On October 27, a U.S. Navy ship participating in the blockade dropped depth charges on a Soviet submarine. It was only discovered years later that not only was the submarine armed with nuclear torpedoes, but also was out of radio contact with the Soviet government and believed that the war had begun. The captain wanted to use the torpedoes, which almost certainly would have led to the U.S using nuclear weapons in response. However, according to Soviet protocol, the torpedoes could only be launched with the approval of all three officers aboard. One of them refused.
The U.S. also had no idea that in addition to the missiles, the Soviets had brought tactical nuclear weapons to Cuba and the troops on the ground had received permission to use them against a U.S. invasion without further authorization from Moscow. This, too, would have led to a U.S. nuclear response and Armageddon. McNamara first learned this when attending a Havana conference organized by Blight and Lang in 1992, on the 30th anniversary of the crisis. McNamara had also come to believe by Black Saturday that an invasion might be necessary. Blight and Lang report that McNamara turned pale and was temporarily speechless as he listened to an aged Soviet general describe the existence of the tactical nuclear weapons. When he spoke, it was to ask the translator to repeat himself.
Castro, too, had his preconceptions shattered at the conference. He had come to believe that the Kennedy administration was determined to invade Cuba again, nuclear weapons or not, and this time crush its young government and society. Cuba’s only choice was either to accept its destruction, or be destroyed and take America with it. Castro had therefore written a telegram to Khrushchev that arrived on October 27, beseeching him to use the Soviet Union’s full nuclear might against the U.S. if an invasion took place. But this was all wrong, McNamara told Castro: After the Bay of Pigs, Kennedy had decided that another invasion attempt was foolish.
So in the end, we’re not here to think about the 56th anniversary of Black Saturday because of our overweening military might, or because we forced our adversaries to bend to our will. It’s just the opposite, plus an extraordinary run of serendipitous flukes.
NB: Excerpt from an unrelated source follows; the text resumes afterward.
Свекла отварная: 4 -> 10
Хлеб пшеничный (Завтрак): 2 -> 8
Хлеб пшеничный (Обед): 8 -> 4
But what we can be sure of is that if people like Trump and Bolton had been in charge in 1962, then today there would be no discussion of the INF treaty — because there would be no treaty and no one to discuss it. It’s also certain that on our current trajectory, the day will come when the world will face a similar crisis. That time we won’t get the same roll of the dice. The hard reality of the Cuban missile crisis is that, as Blight and Lang put it, “either we put an end to nuclear weapons, or they will put an end to us.”